San Quentin recently hosted a first-of-its-kind “General Population Food Sale Event” with food trucks on the Lower Yard.
The event raised almost $27,000, some of which goes to charity, while providing residents with a sense of normalcy commensurate with the administration’s vision of transforming SQ to a rehabilitation center.
“This is the first time it’s ever been done,” said Community Resource Manager Lt. R. Gardea. He, Chief Deputy Warden L. Bravo, Warden Ron Broomfield and Acting Warden Oak Smith teamed to coordinate the event.
“I wanted to bring a new experience to the prison where guys can get some good quality hot food to enjoy. Plus, it’s all for a worthy cause. So, it’s a win-win,” said Gardea.
The charitable cause supported was Project Avery — a program that looks out for kids and families of incarcerated loved ones.
Sergeant Nelson said that he could not wait to try one of the pulled pork sandwiches. “Besides the food looking good, it’s for a good cause and it’s always good to give back,” he said. San Quentin residents agreed with Nelson’s sentiments.
“It’s exciting,” said Dane Lewis, who purchased a burrito and a chicken-strip sandwich. “It’s expensive, but to eat normal food for the first time in two years was worth it. Especially to give back to Project Avery — [it’s] for the kids.”

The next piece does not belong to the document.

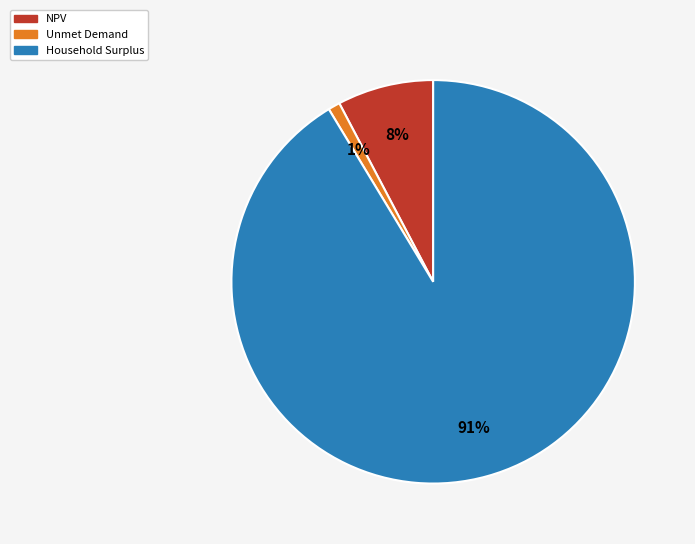

Is it true that Household Surplus is 78% of the pie?

False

Three large food trucks from Drewski’s franchise parked on the Lower Yard.
They served as kitchens on wheels to make big burritos, fried-chicken strips and fries, pulled pork and shredded beef sandwiches, cheesy macaroni, chocolate-covered brownies and cinnamon-sugar-covered churros that residents said were, “mmm, mmm, good.”
“My main complaint, if I had one, is that the quantity is not enough for me — the bang for the buck,” said CJ Carter. “The burritos are small, but the churros were worth it. Plus, the experience of eating something that I haven’t had in a long time was worth it.”
One aspect of the experience that promoted a feeling of “normalcy” was to have food prepared in response to an order on the spot and to hear your name called when your order was ready.
“Getting fresh food cooked on the spot, I enjoyed that,” said resident Reuben Hernandez.
“The prices were comparable to the streets,” said resident John Levin, who hears about inflation in the outside world from his family. He appreciated just having the experience. “It’s nice to see the food trucks on the yard.”
Andrew Blaskovich owns Drewski’s, the business that brought its trucks to the Lower Yard.
“This is a great opportunity for us to reach out to other communities and make sure that everybody is taken care of,” Blaskovich said. “And for the most part, everybody was stoked about it. It’s all about having happy people.”
Drewski’s is familiar with San Quentin through its service to staff. “Drewski’s partner with us a lot,” said Gardea. “They’ve been here over the years serving the staff. So we wanted to make it normal as much as possible. We wanted to give you guys the opportunity to experience what we experience.”
Smith confirmed that the objective of the food sale event was to further the governor’s vision of the prison as a rehabilitative model. To see staff and residents working together in the prison like neighbors instead of at odds with each other is the ideal and the goal.
“One day you could be my neighbor,” said Smith. He and the other staff at the event credited one another for making the food sale happen.
In the last food sale prior to this event, Broomfield helped pass out food to the residents. This time he described working smarter instead of harder.
“After the last food sale I went home dead on my feet,” he said with a smile as he remembered the pizza food sale. “The idea was; how do we get fresher food, hot food to you guys and not have to work so hard?”
The long-term vision is for the prison to have more food-truck sales for the residents. On balance, Gardea and many of the 360-plus residents who purchased the food rated the event a success.